La commissaire a par ailleurs rappelé que la reconnaissance du droit de grève dans la convention n° 87 de l’OIT était une "affaire délicate", alors que l’UE et la Commission européenne n’ont que le statut d’observateur à l’OIT. "Cette question relève de la compétence des Etats membres", a-t-elle indiqué, "la Commission ne pourra donc pas intervenir sur le fonds du débat" mais elle "soutiendra activement les Etats membres" et "tous les acteurs", notamment en alimentant les discussions par des informations sur l’exercice du droit de grève dans l’UE. "Là où cela est nécessaire, la Commission contribuera également à unifier les positions et à maintenir un front commun pour l’UE", a encore expliqué Marianne Thyssen.

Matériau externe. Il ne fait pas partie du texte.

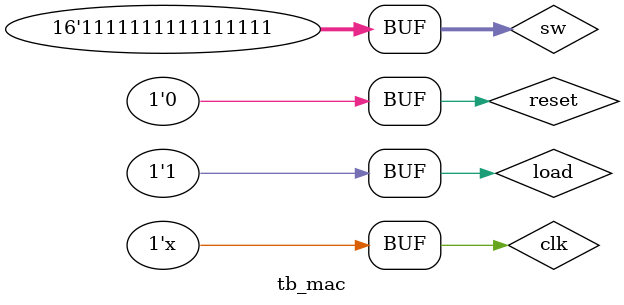
<source format=v>
`timescale 1ns / 1ps


module tb_mac(

    );
    reg clk = 0, load, reset; //clk, btnC, btnU
    reg [15:0] sw;
    wire done; // dp 
    wire [15:0] led;
    wire [3:0] an;
    wire [6:0] seg;

    
    mac uut(clk, load, reset, sw, done, led, an, seg); 
    
    always #5 clk = ~clk;
    
    initial begin
    sw = 16'hffff;

    reset = 0;
    load = 1;
    
    #4000;
    load = 0;
    reset = 1;
    
    #100;
    reset = 0;
    load = 1;
    
    
    end
    
endmodule

</source>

Ainsi, en novembre 2014, lors du dernier conseil d’administration de l’OIT – l'organe exécutif de l’organisation –, "grâce à l’action de l’UE pour coordonner leurs positions, les Etats membres étaient prêts à soutenir un renvoi de la question vers la Cour Internationale de Justice (CIJ) de La Haye", compétente pour régler ce genre de différend, "pour clarifications", a précisé la commissaire. Si aucun accord n’avait alors été dégagé, une réunion tripartite informelle est prévue du 23 au 25 février 2015 sur ce sujet en vue de préparer la prochaine session du conseil d'administration de mars 2015. "Cette réunion est très importante et j’espère qu’on atteindra un consensus", a dit Marianne Thyssen. "Si ce n’est pas le cas, il faudra voir comment avancer".

Car la commissaire a tenu à rappeler que le droit de grève est "un droit fondamental reconnu dans l'UE, inscrit à l’article 28 de la Charte des droits fondamentaux et à l’article 11 de la Convention européenne des droits de l’Homme" et que la Commission soutiendra les États membres pour que ceux-ci "parlent d'une seule voix". "La Commission, la délégation de l’UE à Genève, et les Etats membres feront tout leur possible pour atteindre un résultat positif, car c’est de cela que nous avons besoin", a encore estimé Marianne Thyssen.

La question s’inscrit néanmoins dans un contexte délicat dans l’UE.  Si le droit de grève y est considéré comme un droit fondamental, il avait été largement mis en balance par Cour de justice de l'UE avec le principe des libertés économiques et en particulier celui de la libre prestation des services dans les affaires Viking et Laval de 2007.